Auch in Sachen Style sind gewisse Parallelen deutlich. Wenn man sich zum Beispiel die Hook von „Mon chéri“, dem neuen Track von Nimo und Capo, anhört und im Anschluss auf die Hook von JuL auf „Mon bijou“ achtet, ist der Refrain in Sachen Stil und Umsetzung sehr ähnlich. In beiden Songs läuft im Hintergrund ein Akkordeon, was im Rap per se eher unüblich ist. Dessen Akkordfolge sowie die Tonlage und Grundstimmung sind in beiden Songs beinahe identisch.

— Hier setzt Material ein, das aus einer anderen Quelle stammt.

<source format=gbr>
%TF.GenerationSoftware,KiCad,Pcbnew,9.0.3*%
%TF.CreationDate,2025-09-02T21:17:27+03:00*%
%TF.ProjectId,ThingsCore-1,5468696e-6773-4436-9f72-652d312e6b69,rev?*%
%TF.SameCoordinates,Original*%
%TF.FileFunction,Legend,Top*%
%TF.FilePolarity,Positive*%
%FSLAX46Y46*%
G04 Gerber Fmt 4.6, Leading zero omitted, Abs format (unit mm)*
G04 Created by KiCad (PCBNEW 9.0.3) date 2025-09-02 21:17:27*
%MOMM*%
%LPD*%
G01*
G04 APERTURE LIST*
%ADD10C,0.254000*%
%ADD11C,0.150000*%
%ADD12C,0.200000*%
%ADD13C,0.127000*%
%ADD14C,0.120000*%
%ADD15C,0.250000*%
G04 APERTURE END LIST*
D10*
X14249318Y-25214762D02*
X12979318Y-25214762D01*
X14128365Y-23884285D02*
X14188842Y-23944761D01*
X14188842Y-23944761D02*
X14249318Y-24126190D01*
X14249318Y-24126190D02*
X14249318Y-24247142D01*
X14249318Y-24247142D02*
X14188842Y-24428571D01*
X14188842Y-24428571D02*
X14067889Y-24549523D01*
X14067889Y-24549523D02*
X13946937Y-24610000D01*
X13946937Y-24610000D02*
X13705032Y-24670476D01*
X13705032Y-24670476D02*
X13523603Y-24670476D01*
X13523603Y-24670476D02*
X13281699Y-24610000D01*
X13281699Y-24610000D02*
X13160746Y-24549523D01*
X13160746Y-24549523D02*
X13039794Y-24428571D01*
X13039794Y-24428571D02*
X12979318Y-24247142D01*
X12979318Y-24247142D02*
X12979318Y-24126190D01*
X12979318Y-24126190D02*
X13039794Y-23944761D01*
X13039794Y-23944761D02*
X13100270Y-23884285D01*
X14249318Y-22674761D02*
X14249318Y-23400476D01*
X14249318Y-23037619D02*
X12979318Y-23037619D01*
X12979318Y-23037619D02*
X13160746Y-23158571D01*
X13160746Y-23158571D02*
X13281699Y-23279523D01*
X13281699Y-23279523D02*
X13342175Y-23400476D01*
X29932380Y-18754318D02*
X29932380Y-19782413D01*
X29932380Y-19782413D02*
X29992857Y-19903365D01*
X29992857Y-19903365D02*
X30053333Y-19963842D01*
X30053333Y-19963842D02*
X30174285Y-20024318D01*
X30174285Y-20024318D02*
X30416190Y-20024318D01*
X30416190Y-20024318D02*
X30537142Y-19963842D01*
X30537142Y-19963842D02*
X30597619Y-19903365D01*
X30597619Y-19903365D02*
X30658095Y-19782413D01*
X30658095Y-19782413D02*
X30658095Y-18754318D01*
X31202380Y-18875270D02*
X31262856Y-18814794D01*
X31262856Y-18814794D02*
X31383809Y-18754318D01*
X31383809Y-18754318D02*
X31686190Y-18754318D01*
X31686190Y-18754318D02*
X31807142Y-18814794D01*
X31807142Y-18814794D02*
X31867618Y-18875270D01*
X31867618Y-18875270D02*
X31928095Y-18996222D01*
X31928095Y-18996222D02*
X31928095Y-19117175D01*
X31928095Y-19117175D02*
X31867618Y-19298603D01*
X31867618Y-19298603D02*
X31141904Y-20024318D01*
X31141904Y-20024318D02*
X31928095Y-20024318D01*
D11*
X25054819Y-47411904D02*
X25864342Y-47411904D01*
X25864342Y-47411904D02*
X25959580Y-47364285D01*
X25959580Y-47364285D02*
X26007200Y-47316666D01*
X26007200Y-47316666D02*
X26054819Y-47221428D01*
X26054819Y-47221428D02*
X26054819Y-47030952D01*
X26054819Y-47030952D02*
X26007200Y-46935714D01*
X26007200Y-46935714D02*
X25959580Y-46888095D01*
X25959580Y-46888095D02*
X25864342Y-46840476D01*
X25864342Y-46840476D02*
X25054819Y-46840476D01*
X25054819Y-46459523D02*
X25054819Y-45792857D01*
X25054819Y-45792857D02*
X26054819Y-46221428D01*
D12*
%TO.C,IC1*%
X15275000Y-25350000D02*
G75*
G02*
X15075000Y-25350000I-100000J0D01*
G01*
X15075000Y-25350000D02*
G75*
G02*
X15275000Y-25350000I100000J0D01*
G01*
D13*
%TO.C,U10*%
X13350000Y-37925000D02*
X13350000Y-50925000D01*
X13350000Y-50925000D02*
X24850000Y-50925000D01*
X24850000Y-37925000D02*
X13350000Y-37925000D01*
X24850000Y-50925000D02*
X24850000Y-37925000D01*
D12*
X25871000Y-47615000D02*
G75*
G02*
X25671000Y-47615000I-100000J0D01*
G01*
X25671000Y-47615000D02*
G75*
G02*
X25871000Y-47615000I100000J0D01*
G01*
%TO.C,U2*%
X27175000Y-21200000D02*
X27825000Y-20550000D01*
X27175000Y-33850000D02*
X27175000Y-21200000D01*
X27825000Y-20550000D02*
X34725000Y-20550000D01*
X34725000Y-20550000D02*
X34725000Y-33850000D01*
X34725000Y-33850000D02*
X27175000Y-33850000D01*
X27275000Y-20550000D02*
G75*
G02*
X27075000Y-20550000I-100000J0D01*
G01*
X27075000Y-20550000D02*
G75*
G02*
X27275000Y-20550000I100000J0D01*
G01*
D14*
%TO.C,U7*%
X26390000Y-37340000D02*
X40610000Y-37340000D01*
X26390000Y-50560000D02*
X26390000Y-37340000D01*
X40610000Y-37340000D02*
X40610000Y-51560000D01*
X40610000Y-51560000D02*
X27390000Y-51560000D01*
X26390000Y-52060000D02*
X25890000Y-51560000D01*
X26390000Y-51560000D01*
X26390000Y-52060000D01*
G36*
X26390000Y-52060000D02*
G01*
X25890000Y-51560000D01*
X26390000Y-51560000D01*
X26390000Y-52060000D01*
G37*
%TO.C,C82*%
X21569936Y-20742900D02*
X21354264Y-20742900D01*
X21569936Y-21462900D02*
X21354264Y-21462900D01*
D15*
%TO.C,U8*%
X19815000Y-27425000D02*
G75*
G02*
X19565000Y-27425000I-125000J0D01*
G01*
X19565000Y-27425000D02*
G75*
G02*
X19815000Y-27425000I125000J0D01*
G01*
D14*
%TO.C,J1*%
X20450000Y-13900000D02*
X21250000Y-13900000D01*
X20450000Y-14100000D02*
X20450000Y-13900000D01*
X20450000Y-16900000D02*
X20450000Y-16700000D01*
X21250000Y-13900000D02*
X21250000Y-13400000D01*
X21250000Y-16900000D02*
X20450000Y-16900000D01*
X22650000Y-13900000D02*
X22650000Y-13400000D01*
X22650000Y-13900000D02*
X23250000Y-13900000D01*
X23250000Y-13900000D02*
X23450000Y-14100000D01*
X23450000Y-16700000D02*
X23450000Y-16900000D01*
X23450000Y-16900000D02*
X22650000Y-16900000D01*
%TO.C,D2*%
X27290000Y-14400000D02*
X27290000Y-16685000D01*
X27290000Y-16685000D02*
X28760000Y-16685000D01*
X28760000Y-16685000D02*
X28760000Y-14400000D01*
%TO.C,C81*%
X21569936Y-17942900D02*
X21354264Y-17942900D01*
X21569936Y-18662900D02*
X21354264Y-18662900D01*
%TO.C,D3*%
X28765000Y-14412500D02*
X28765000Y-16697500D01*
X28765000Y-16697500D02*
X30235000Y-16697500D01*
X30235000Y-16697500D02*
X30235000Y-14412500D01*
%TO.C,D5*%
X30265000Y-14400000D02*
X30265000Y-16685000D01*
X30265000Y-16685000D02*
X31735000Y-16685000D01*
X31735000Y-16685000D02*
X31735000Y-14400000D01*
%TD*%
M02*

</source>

Dass sich einzelne Künstler aus Deutschland von französischen Produktionen, Flows und stilistischen Mitteln inspirieren lassen und sich eine Scheibe abschneiden wollen, ist nicht verwerflich und die illustrierten Beispiele sind keine Bitingvorwürfe. Sie sollen lediglich aufzeigen, dass der Rap in Deutschland kreative Unzulänglichkeiten aufweist und noch nicht ganz auf eigenen Beinen steht, auch wenn er auf dem allerbesten Weg ist, dort anzukommen.
Selbstverständlich schauen auch Acts wie Booba, Lacrim und Kaaris nach Amerika und holen sich neuen Input, aber sie übernehmen nicht ganze Styles, sondern einzelne Elemente und bauen es dann in ihr eigenes Gerüst mit ein. Natürlich funktioniert Trap erfolgreich in Frankreich und ist aus Amerika kopiert, aber Trap wird nicht als Richtung, sondern als ein einzelnes Element von ganz vielen angesehen und fließt in einem natürlichen Prozess in die musikalische Entwicklung der Künstler. Kreative Eigenleistung ist das Zauberwort.
Afro Trap ist das perfekte Beispiel dafür, dass in Frankreich eigenständige Styles kreiert und von uns zwar gut nachgeahmt, aber unterm Strich dennoch nur kopiert werden.
Deutscher Rap hat im letzten Jahrzehnt einen gewaltigen Sprung hingelegt und ist mittlerweile mehr als nur salonfähig geworden. Crews wie Genetikk und die 187 Strassenbande spielen heute auf weltbekannten Festivals wie Rock im Park und verkaufstechnisch ist Rap mit anderen Genres mindestens gleichgezogen. Dass Rap in Frankreich 2017 noch die Nase vorn hat, ist der Tatsache geschuldet, dass Video- und Trackproduktionen noch auf einem höheren Level stattfinden. Auch Deutsche Künstler wie Fler, Bushido und Mortel haben für einzelne Videos auf die Skills von Chris Macari gezählt. Der französische Regisseur hat schon Videos für Snoop Dogg gedreht und war von 2009 bis 2014 für fast alle Videos von Booba zuständig. In Frankreich werden neue Styles entdeckt und/oder in ihren eigenen Kontext eingebaut und davon ist Deutschland leider ein kleines Stück entfernt. Noch.